Adamantine Perfection seems cool, but I would suggest making him an altered construct instead of an outsider, giving him many similar traits and immunities while also making more sense (in my mind) for a person made of metal. The Greenstar Adept prestige class (from Complete Arcane) could be used for ideas; it's for spellcasters but it's generally a similar premise. -ThunderGod Cid 09:42, 14 February 2009 (MST)
I don't think that DR 10/adamantine after 5 levels is too strong. At level 20, taking 10 less damage from attacks isn't superb.

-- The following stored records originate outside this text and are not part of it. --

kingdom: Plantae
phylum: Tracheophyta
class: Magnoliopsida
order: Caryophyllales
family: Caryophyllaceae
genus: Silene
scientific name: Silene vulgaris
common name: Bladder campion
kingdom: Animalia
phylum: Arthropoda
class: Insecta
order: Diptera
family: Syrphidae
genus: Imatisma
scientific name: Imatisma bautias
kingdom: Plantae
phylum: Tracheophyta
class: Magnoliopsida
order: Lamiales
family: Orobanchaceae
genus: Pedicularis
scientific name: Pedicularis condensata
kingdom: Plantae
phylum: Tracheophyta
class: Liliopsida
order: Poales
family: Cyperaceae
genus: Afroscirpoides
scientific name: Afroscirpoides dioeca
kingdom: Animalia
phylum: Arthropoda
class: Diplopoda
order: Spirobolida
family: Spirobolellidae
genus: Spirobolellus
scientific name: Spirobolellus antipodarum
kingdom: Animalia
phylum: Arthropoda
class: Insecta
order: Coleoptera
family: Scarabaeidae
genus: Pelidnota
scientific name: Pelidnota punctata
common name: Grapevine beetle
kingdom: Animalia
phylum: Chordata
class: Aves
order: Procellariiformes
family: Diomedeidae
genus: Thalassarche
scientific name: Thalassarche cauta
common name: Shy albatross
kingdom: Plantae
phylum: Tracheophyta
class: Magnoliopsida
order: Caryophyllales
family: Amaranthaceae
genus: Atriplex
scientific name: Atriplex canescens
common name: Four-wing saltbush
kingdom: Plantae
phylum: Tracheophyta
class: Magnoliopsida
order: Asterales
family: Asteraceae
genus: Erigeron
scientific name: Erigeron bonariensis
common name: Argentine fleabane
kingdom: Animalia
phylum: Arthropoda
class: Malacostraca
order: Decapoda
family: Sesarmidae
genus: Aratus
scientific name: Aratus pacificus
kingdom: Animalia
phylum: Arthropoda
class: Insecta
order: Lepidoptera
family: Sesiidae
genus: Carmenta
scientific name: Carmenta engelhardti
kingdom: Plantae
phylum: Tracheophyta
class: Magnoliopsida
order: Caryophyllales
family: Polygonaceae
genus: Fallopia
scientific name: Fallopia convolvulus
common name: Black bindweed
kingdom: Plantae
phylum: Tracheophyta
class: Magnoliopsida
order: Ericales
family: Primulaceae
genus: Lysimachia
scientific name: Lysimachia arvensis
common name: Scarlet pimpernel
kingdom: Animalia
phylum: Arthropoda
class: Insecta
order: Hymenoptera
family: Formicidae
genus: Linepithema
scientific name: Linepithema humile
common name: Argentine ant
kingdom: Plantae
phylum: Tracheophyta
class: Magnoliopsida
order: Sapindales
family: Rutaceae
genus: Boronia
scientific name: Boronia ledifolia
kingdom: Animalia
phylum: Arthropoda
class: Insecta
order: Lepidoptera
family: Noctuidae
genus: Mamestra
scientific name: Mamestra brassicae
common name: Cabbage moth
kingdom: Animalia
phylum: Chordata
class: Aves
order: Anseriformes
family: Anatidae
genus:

As an aside, why isn't Adamantine Intracability labeled 'improved evasion', seeing as that's what it is? Apart from the exception about non-adamantine equipment, that is.--Scarge 05:01, 17 December 2011 (MST)
Consorting with Chaos
This really needs better definition. As written, it could be easily ruled that simply being in an adventuring party with Chaotic characters could result in your character being stripped of their powers (and having to vomit and excrete adamantine, which is really pretty awful). Not even a paladin's code of conduct is this strict; in its current form the the restriction is too easy to break unless you can guarantee that the rest of your party is Neutral or Lawful. Atypicaloracle 10:36, 25 May 2010 (UTC)
I know it might be a bit frivolous to say so here, but I found the "You have erred. " to be highly amusing.
Just the blunt, matter of fact ness.